» **TASK REQUIREMENTS**: Because the entries hold pictures, reproduce only their words, exactly as written.

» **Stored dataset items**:
• • •

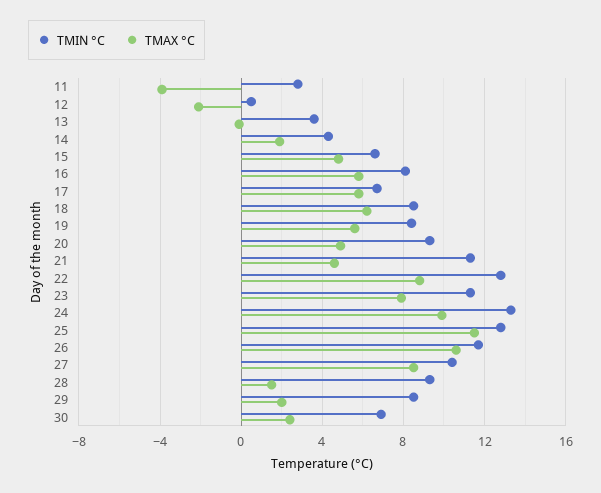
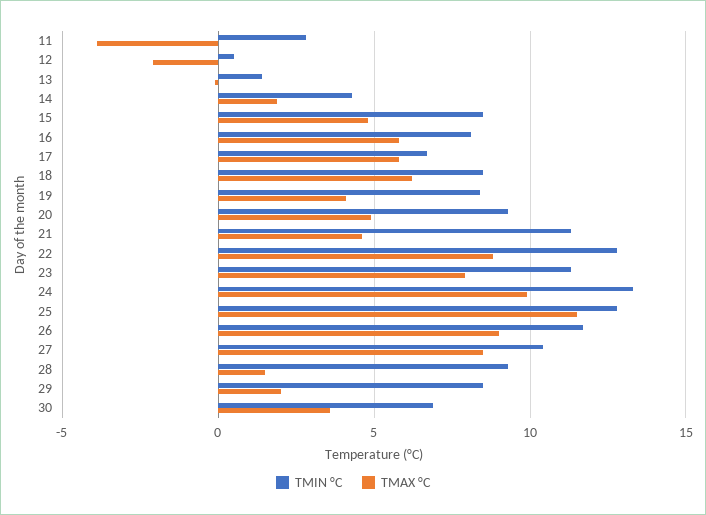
  {
    "TMIN °C": {
      "11": 3,
      "12": 0.5,
-     "13": 3.5,
+     "13": 1.5,
      "14": 4.5,
-     "15": 6.5,
+     "15": 8.5,
      "16": 8,
      "17": 6.5,
      "18": 8.5,
      "19": 8.5,
      "20": 9.5,
      "21": 11.5,
      "22": 13,
      "23": 11.5,
      "24": 13.5,
      "25": 13,
      "26": 11.5,
      "27": 10.5,
      "28": 9.5,
      "29": 8.5,
      "30": 7
    },
    "TMAX °C": {
      "11": -4,
      "12": -2,
      "13": 0,
      "14": 2,
      "15": 5,
      "16": 6,
      "17": 6,
      "18": 6,
-     "19": 5.5,
+     "19": 4,
      "20": 5,
      "21": 4.5,
      "22": 9,
      "23": 8,
      "24": 10,
      "25": 11.5,
-     "26": 10.5,
+     "26": 9,
      "27": 8.5,
      "28": 1.5,
      "29": 2,
-     "30": 2.5
+     "30": 3.5
    }
  }

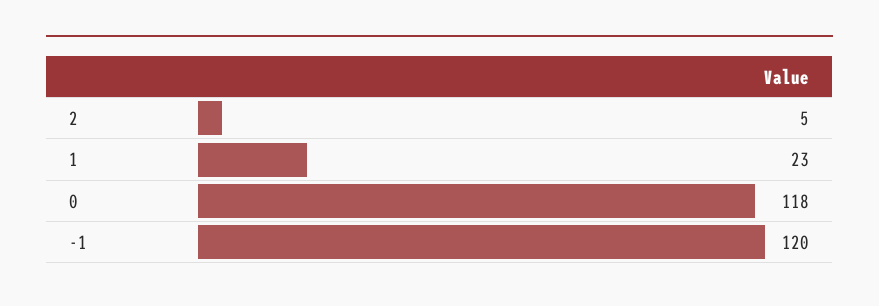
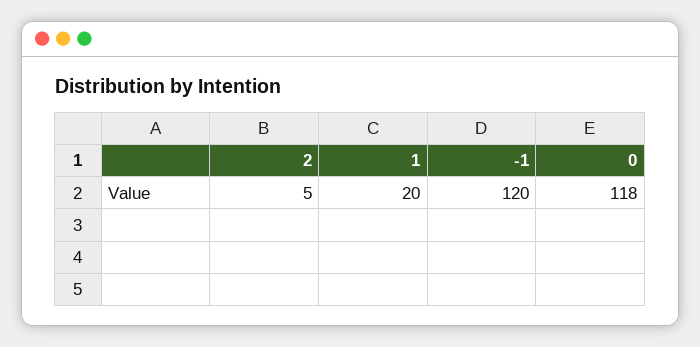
  {
    "2": 5,
-   "1": 23,
+   "1": 20,
    "0": 118,
    "-1": 120
  }

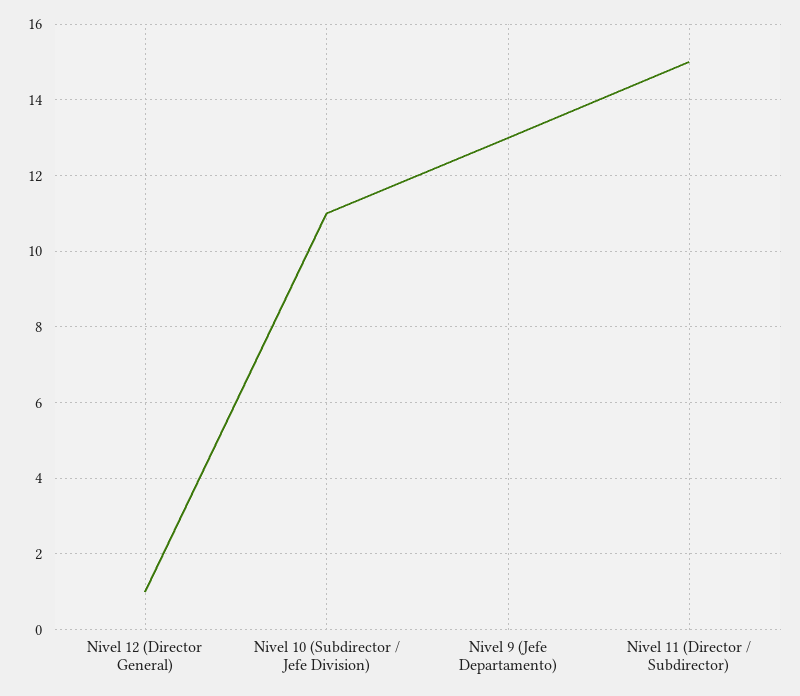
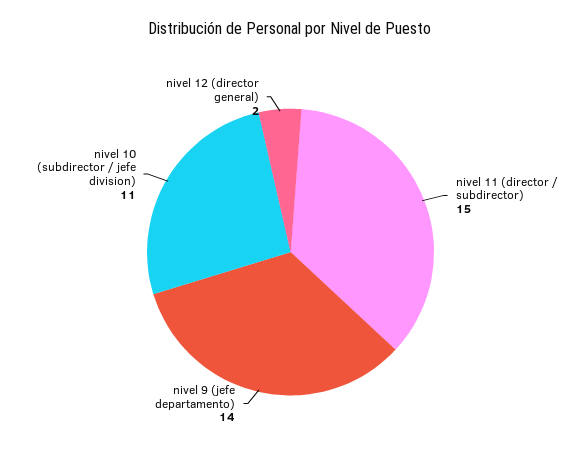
  {
-   "Nivel 12 (Director General)": 1,
+   "Nivel 12 (Director General)": 2,
    "Nivel 10 (Subdirector / Jefe Division)": 11,
-   "Nivel 9 (Jefe Departamento)": 13,
+   "Nivel 9 (Jefe Departamento)": 14,
    "Nivel 11 (Director / Subdirector)": 15
  }

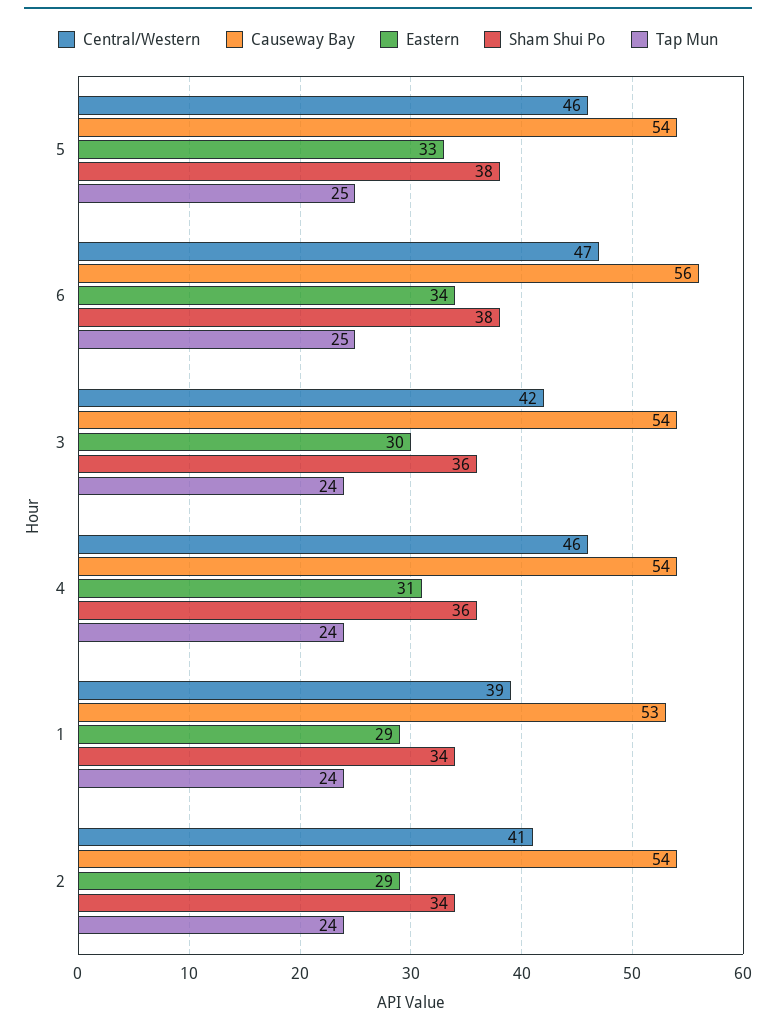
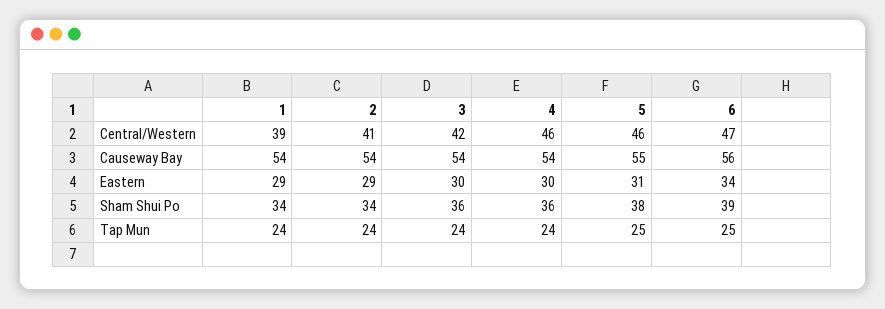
  {
    "Central/Western": {
      "5": 46,
      "6": 47,
      "3": 42,
      "4": 46,
      "1": 39,
      "2": 41
    },
    "Causeway Bay": {
-     "5": 54,
+     "5": 55,
      "6": 56,
      "3": 54,
      "4": 54,
-     "1": 53,
+     "1": 54,
      "2": 54
    },
    "Eastern": {
-     "5": 33,
+     "5": 31,
      "6": 34,
      "3": 30,
-     "4": 31,
+     "4": 30,
      "1": 29,
      "2": 29
    },
    "Sham Shui Po": {
      "5": 38,
-     "6": 38,
+     "6": 39,
      "3": 36,
      "4": 36,
      "1": 34,
      "2": 34
    },
    "Tap Mun": {
      "5": 25,
      "6": 25,
      "3": 24,
      "4": 24,
      "1": 24,
      "2": 24
    }
  }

• • •

» **SOLUTION FOR THIS TASK**:
  {
    "TMIN °C": {
      "11": 3,
      "12": 0.5,
-     "13": 3.5,
+     "13": 1.5,
      "14": 4.5,
-     "15": 6.5,
+     "15": 8.5,
      "16": 8,
      "17": 6.5,
      "18": 8.5,
      "19": 8.5,
      "20": 9.5,
      "21": 11.5,
      "22": 13,
      "23": 11.5,
      "24": 13.5,
      "25": 13,
      "26": 11.5,
      "27": 10.5,
      "28": 9.5,
      "29": 8.5,
      "30": 7
    },
    "TMAX °C": {
      "11": -4,
      "12": -2,
      "13": 0,
      "14": 2,
      "15": 5,
      "16": 6,
      "17": 6,
      "18": 6,
-     "19": 5.5,
+     "19": 4,
      "20": 5,
      "21": 4.5,
      "22": 9,
      "23": 8,
      "24": 10,
      "25": 11.5,
-     "26": 10.5,
+     "26": 9,
      "27": 8.5,
      "28": 1.5,
      "29": 2,
-     "30": 2.5
+     "30": 3.5
    }
  }

  {
    "2": 5,
-   "1": 23,
+   "1": 20,
    "0": 118,
    "-1": 120
  }

  {
-   "Nivel 12 (Director General)": 1,
+   "Nivel 12 (Director General)": 2,
    "Nivel 10 (Subdirector / Jefe Division)": 11,
-   "Nivel 9 (Jefe Departamento)": 13,
+   "Nivel 9 (Jefe Departamento)": 14,
    "Nivel 11 (Director / Subdirector)": 15
  }

  {
    "Central/Western": {
      "5": 46,
      "6": 47,
      "3": 42,
      "4": 46,
      "1": 39,
      "2": 41
    },
    "Causeway Bay": {
-     "5": 54,
+     "5": 55,
      "6": 56,
      "3": 54,
      "4": 54,
-     "1": 53,
+     "1": 54,
      "2": 54
    },
    "Eastern": {
-     "5": 33,
+     "5": 31,
      "6": 34,
      "3": 30,
-     "4": 31,
+     "4": 30,
      "1": 29,
      "2": 29
    },
    "Sham Shui Po": {
      "5": 38,
-     "6": 38,
+     "6": 39,
      "3": 36,
      "4": 36,
      "1": 34,
      "2": 34
    },
    "Tap Mun": {
      "5": 25,
      "6": 25,
      "3": 24,
      "4": 24,
      "1": 24,
      "2": 24
    }
  }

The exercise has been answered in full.